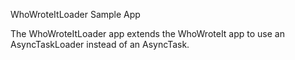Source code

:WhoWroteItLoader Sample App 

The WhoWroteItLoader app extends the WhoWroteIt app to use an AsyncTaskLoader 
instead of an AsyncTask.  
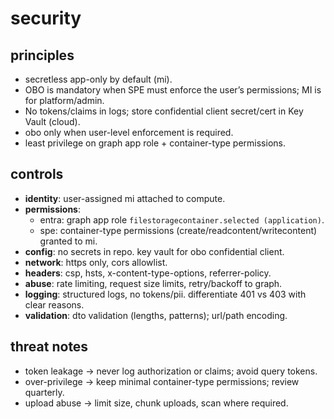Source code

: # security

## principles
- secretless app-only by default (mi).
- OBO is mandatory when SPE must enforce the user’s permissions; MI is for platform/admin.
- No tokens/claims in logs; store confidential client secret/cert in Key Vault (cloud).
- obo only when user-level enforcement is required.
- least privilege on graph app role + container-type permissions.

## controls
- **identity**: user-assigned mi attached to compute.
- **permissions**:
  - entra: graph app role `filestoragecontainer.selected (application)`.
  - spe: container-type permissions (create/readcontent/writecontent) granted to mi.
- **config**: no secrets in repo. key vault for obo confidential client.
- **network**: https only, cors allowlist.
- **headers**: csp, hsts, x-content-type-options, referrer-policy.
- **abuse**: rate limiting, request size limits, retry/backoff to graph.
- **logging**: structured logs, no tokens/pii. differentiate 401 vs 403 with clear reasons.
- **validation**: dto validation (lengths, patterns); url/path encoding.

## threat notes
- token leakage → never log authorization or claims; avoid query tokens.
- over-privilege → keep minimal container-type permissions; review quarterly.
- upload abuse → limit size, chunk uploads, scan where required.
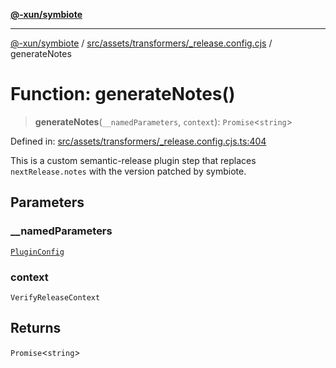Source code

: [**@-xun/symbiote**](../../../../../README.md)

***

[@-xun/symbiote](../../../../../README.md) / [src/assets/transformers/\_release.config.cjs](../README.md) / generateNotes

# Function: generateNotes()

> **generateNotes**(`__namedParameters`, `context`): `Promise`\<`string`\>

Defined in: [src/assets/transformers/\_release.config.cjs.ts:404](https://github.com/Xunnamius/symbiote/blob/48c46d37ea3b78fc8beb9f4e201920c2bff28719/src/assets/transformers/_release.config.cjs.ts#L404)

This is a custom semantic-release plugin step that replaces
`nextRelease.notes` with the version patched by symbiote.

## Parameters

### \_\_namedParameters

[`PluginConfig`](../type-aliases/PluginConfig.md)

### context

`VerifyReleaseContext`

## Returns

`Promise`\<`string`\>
============
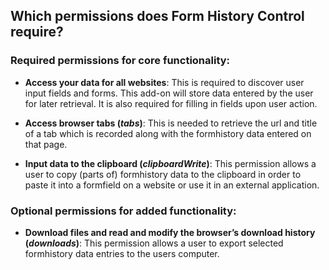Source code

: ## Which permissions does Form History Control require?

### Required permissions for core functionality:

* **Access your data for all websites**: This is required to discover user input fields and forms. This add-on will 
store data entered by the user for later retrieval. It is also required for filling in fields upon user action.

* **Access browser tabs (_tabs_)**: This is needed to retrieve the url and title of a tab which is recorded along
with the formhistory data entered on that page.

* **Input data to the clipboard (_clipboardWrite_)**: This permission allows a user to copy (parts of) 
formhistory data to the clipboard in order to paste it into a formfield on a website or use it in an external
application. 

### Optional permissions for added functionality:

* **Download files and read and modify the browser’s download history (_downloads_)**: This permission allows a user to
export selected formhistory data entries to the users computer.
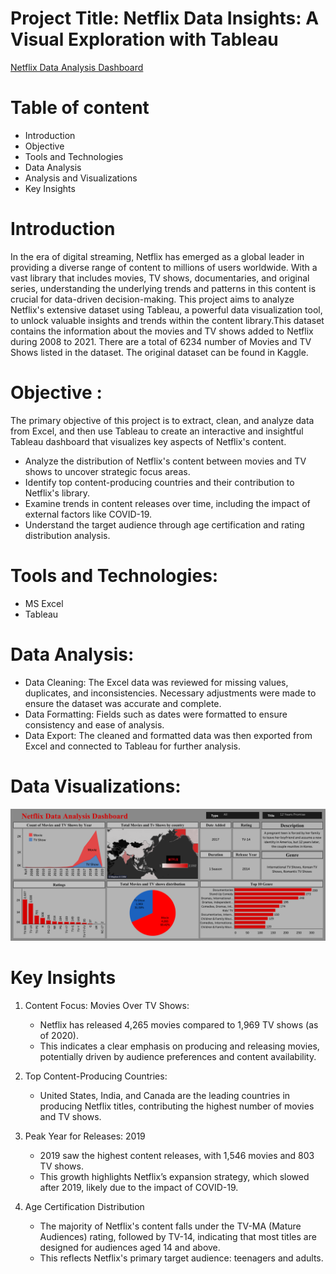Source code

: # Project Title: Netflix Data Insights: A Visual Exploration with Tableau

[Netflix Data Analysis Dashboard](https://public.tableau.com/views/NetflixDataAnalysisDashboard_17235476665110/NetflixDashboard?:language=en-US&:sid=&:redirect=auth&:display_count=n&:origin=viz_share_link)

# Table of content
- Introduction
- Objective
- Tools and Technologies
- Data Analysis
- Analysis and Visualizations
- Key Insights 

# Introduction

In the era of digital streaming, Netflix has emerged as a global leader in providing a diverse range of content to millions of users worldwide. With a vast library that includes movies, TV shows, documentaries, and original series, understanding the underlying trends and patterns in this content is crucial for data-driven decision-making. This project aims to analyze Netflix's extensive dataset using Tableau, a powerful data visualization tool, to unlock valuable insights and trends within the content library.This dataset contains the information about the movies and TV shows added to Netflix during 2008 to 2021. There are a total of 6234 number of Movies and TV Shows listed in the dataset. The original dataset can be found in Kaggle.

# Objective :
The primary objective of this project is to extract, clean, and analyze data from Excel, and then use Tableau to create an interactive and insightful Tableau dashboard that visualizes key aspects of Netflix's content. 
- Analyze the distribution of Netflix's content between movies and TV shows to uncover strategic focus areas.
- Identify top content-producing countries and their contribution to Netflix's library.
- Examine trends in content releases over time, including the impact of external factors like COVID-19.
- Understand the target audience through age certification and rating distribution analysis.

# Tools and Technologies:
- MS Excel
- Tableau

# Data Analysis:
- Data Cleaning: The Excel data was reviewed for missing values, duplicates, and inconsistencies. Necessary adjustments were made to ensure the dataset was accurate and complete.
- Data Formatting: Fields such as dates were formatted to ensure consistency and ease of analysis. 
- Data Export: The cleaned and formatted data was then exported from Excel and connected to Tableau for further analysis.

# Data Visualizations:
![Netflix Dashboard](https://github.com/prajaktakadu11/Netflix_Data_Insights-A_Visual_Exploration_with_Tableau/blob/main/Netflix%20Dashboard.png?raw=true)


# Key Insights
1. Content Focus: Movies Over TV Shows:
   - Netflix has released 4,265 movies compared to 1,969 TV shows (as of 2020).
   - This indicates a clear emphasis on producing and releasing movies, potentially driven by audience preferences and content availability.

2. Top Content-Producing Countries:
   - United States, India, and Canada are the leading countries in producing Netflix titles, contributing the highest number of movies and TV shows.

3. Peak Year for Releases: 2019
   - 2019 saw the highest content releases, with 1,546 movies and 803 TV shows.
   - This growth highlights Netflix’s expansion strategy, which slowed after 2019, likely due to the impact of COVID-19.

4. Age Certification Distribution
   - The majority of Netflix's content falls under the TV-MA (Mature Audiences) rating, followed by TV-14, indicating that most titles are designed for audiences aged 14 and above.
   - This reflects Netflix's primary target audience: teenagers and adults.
============
**AIM OF THE TASK**
Look above for the line with "application." and the line with "Exploration with Tableau". Copy them and every line between, exactly, but no pictures.

**EXERCISE ANSWER**
application. 

### Optional permissions for added functionality:

* **Download files and read and modify the browser’s download history (_downloads_)**: This permission allows a user to
export selected formhistory data entries to the users computer.
Source code

: # Project Title: Netflix Data Insights: A Visual Exploration with Tableau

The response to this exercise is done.